Source records:
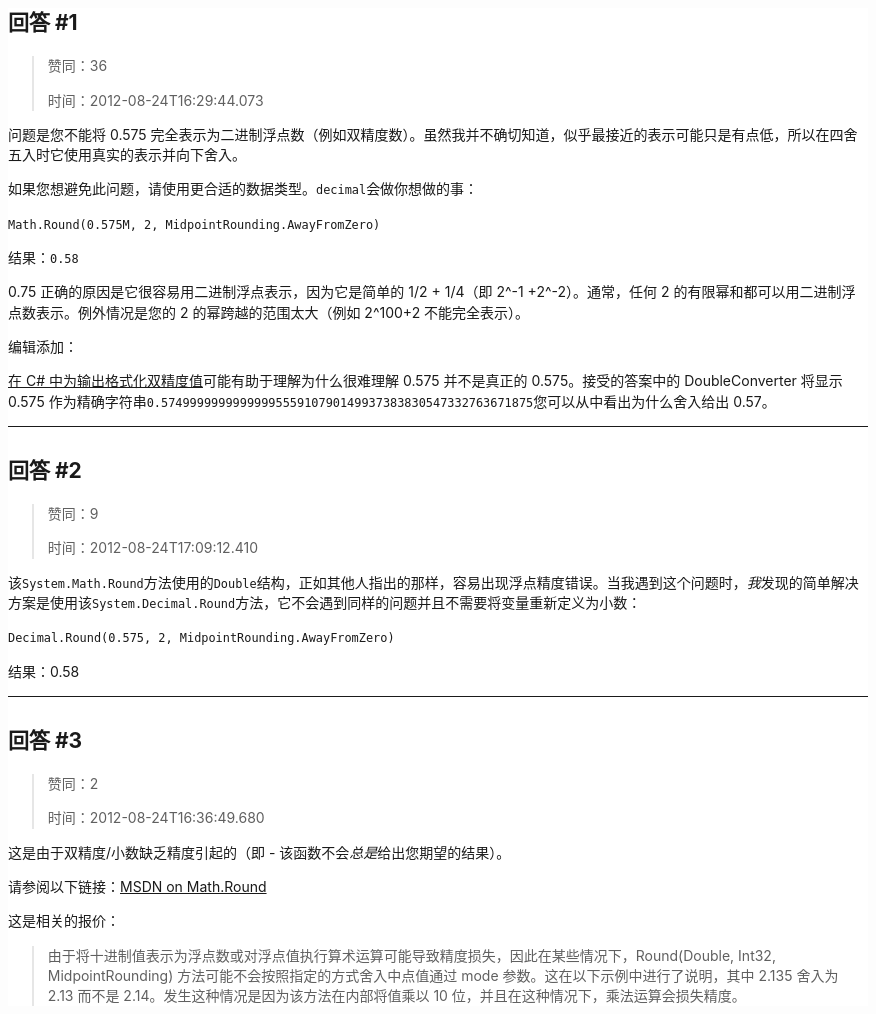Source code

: ## 回答 #1

> 赞同：36
> 
> 时间：2012-08-24T16:29:44.073

问题是您不能将 0.575 完全表示为二进制浮点数（例如双精度数）。虽然我并不确切知道，似乎最接近的表示可能只是有点低，所以在四舍五入时它使用真实的表示并向下舍入。

如果您想避免此问题，请使用更合适的数据类型。`decimal`会做你想做的事：

```
Math.Round(0.575M, 2, MidpointRounding.AwayFromZero) 
```

结果：`0.58`

0.75 正确的原因是它很容易用二进制浮点表示，因为它是简单的 1/2 + 1/4（即 2^-1 +2^-2）。通常，任何 2 的有限幂和都可以用二进制浮点数表示。例外情况是您的 2 的幂跨越的范围太大（例如 2^100+2 不能完全表示）。

编辑添加：

[在 C# 中为输出格式化双精度值](https://stackoverflow.com/questions/1421520/formatting-doubles-for-output-in-c-sharp)可能有助于理解为什么很难理解 0.575 并不是真正的 0.575。接受的答案中的 DoubleConverter 将显示 0.575 作为精确字符串`0.5749999999999999555910790149937383830547332763671875`您可以从中看出为什么舍入给出 0.57。

* * *

## 回答 #2

> 赞同：9
> 
> 时间：2012-08-24T17:09:12.410

该`System.Math.Round`方法使用的`Double`结构，正如其他人指出的那样，容易出现浮点精度错误。当我遇到这个问题时，*我*发现的简单解决方案是使用该`System.Decimal.Round`方法，它不会遇到同样的问题并且不需要将变量重新定义为小数：

```
Decimal.Round(0.575, 2, MidpointRounding.AwayFromZero) 
```

结果：0.58

* * *

## 回答 #3

> 赞同：2
> 
> 时间：2012-08-24T16:36:49.680

这是由于双精度/小数缺乏精度引起的（即 - 该函数不会*总是*给出您期望的结果）。

请参阅以下链接：[MSDN on Math.Round](http://msdn.microsoft.com/de-de/library/f5898377.aspx)

这是相关的报价：

> 由于将十进制值表示为浮点数或对浮点值执行算术运算可能导致精度损失，因此在某些情况下，Round(Double, Int32, MidpointRounding) 方法可能不会按照指定的方式舍入中点值通过 mode 参数。这在以下示例中进行了说明，其中 2.135 舍入为 2.13 而不是 2.14。发生这种情况是因为该方法在内部将值乘以 10 位，并且在这种情况下，乘法运算会损失精度。
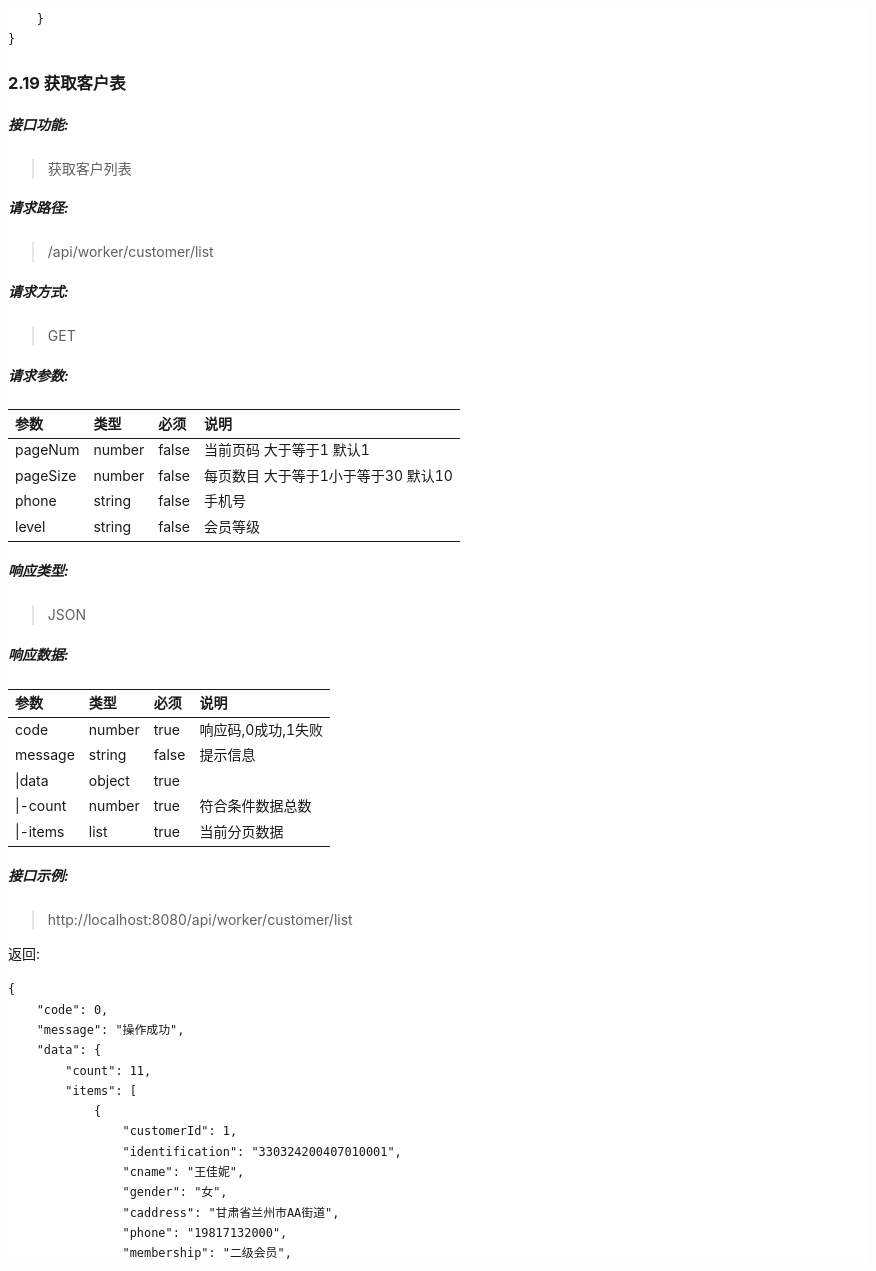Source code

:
 ```
    }
}
```

### 2.19 获取客户表

##### 接口功能:

> 获取客户列表

##### 请求路径:

> /api/worker/customer/list

##### 请求方式:

> GET

##### 请求参数:

| 参数       | 类型     | 必须    | 说明                    |
|:---------|:-------|:------|:----------------------|
| pageNum  | number | false | 当前页码 大于等于1 默认1        |
| pageSize | number | false | 每页数目 大于等于1小于等于30 默认10 |
| phone    | string | false | 手机号                   |
| level    | string | false | 会员等级                  |

##### 响应类型:

> JSON

##### 响应数据:

| 参数       | 类型     | 必须    | 说明          |
|:---------|:-------|:------|:------------|
| code     | number | true  | 响应码,0成功,1失败 |
| message  | string | false | 提示信息        |
| \|data   | object | true  |             |
| \|-count | number | true  | 符合条件数据总数    |
| \|-items | list   | true  | 当前分页数据      |

##### 接口示例:

> http://localhost:8080/api/worker/customer/list

返回:

```
{
    "code": 0,
    "message": "操作成功",
    "data": {
        "count": 11,
        "items": [
            {
                "customerId": 1,
                "identification": "330324200407010001",
                "cname": "王佳妮",
                "gender": "女",
                "caddress": "甘肃省兰州市AA街道",
                "phone": "19817132000",
                "membership": "二级会员",
```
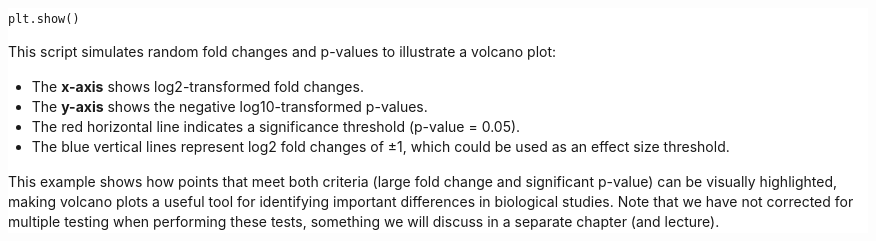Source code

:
 ```{code-cell}ipython3
plt.show()
```

This script simulates random fold changes and p-values to illustrate a volcano plot:
- The **x-axis** shows log2-transformed fold changes.
- The **y-axis** shows the negative log10-transformed p-values.
- The red horizontal line indicates a significance threshold (p-value = 0.05).
- The blue vertical lines represent log2 fold changes of ±1, which could be used as an effect size threshold.

This example shows how points that meet both criteria (large fold change and significant p-value) can be visually highlighted, making volcano plots a useful tool for identifying important differences in biological studies. Note that we have not corrected for multiple testing when performing these tests, something we will discuss in a separate chapter (and lecture).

▶ PROBLEM REQUIREMENTS
Your reply is the full set of entries reproduced exactly, with images omitted.

▶ SOLUTION TO THE EXERCISE
Source code

: ## 回答 #1

> 赞同：36
> 
> 时间：2012-08-24T16:29:44.073

问题是您不能将 0.575 完全表示为二进制浮点数（例如双精度数）。虽然我并不确切知道，似乎最接近的表示可能只是有点低，所以在四舍五入时它使用真实的表示并向下舍入。

如果您想避免此问题，请使用更合适的数据类型。`decimal`会做你想做的事：

```
Math.Round(0.575M, 2, MidpointRounding.AwayFromZero) 
```

结果：`0.58`

0.75 正确的原因是它很容易用二进制浮点表示，因为它是简单的 1/2 + 1/4（即 2^-1 +2^-2）。通常，任何 2 的有限幂和都可以用二进制浮点数表示。例外情况是您的 2 的幂跨越的范围太大（例如 2^100+2 不能完全表示）。

编辑添加：

[在 C# 中为输出格式化双精度值](https://stackoverflow.com/questions/1421520/formatting-doubles-for-output-in-c-sharp)可能有助于理解为什么很难理解 0.575 并不是真正的 0.575。接受的答案中的 DoubleConverter 将显示 0.575 作为精确字符串`0.5749999999999999555910790149937383830547332763671875`您可以从中看出为什么舍入给出 0.57。

* * *

## 回答 #2

> 赞同：9
> 
> 时间：2012-08-24T17:09:12.410

该`System.Math.Round`方法使用的`Double`结构，正如其他人指出的那样，容易出现浮点精度错误。当我遇到这个问题时，*我*发现的简单解决方案是使用该`System.Decimal.Round`方法，它不会遇到同样的问题并且不需要将变量重新定义为小数：

```
Decimal.Round(0.575, 2, MidpointRounding.AwayFromZero) 
```

结果：0.58

* * *

## 回答 #3

> 赞同：2
> 
> 时间：2012-08-24T16:36:49.680

这是由于双精度/小数缺乏精度引起的（即 - 该函数不会*总是*给出您期望的结果）。

请参阅以下链接：[MSDN on Math.Round](http://msdn.microsoft.com/de-de/library/f5898377.aspx)

这是相关的报价：

> 由于将十进制值表示为浮点数或对浮点值执行算术运算可能导致精度损失，因此在某些情况下，Round(Double, Int32, MidpointRounding) 方法可能不会按照指定的方式舍入中点值通过 mode 参数。这在以下示例中进行了说明，其中 2.135 舍入为 2.13 而不是 2.14。发生这种情况是因为该方法在内部将值乘以 10 位，并且在这种情况下，乘法运算会损失精度。
Source code

:
 ```
    }
}
```

### 2.19 获取客户表

##### 接口功能:

> 获取客户列表

##### 请求路径:

> /api/worker/customer/list

##### 请求方式:

> GET

##### 请求参数:

| 参数       | 类型     | 必须    | 说明                    |
|:---------|:-------|:------|:----------------------|
| pageNum  | number | false | 当前页码 大于等于1 默认1        |
| pageSize | number | false | 每页数目 大于等于1小于等于30 默认10 |
| phone    | string | false | 手机号                   |
| level    | string | false | 会员等级                  |

##### 响应类型:

> JSON

##### 响应数据:

| 参数       | 类型     | 必须    | 说明          |
|:---------|:-------|:------|:------------|
| code     | number | true  | 响应码,0成功,1失败 |
| message  | string | false | 提示信息        |
| \|data   | object | true  |             |
| \|-count | number | true  | 符合条件数据总数    |
| \|-items | list   | true  | 当前分页数据      |

##### 接口示例:

> http://localhost:8080/api/worker/customer/list

返回:

```
{
    "code": 0,
    "message": "操作成功",
    "data": {
        "count": 11,
        "items": [
            {
                "customerId": 1,
                "identification": "330324200407010001",
                "cname": "王佳妮",
                "gender": "女",
                "caddress": "甘肃省兰州市AA街道",
                "phone": "19817132000",
                "membership": "二级会员",
```
Source code

:
 ```{code-cell}ipython3
plt.show()
```

This script simulates random fold changes and p-values to illustrate a volcano plot:
- The **x-axis** shows log2-transformed fold changes.
- The **y-axis** shows the negative log10-transformed p-values.
- The red horizontal line indicates a significance threshold (p-value = 0.05).
- The blue vertical lines represent log2 fold changes of ±1, which could be used as an effect size threshold.

This example shows how points that meet both criteria (large fold change and significant p-value) can be visually highlighted, making volcano plots a useful tool for identifying important differences in biological studies. Note that we have not corrected for multiple testing when performing these tests, something we will discuss in a separate chapter (and lecture).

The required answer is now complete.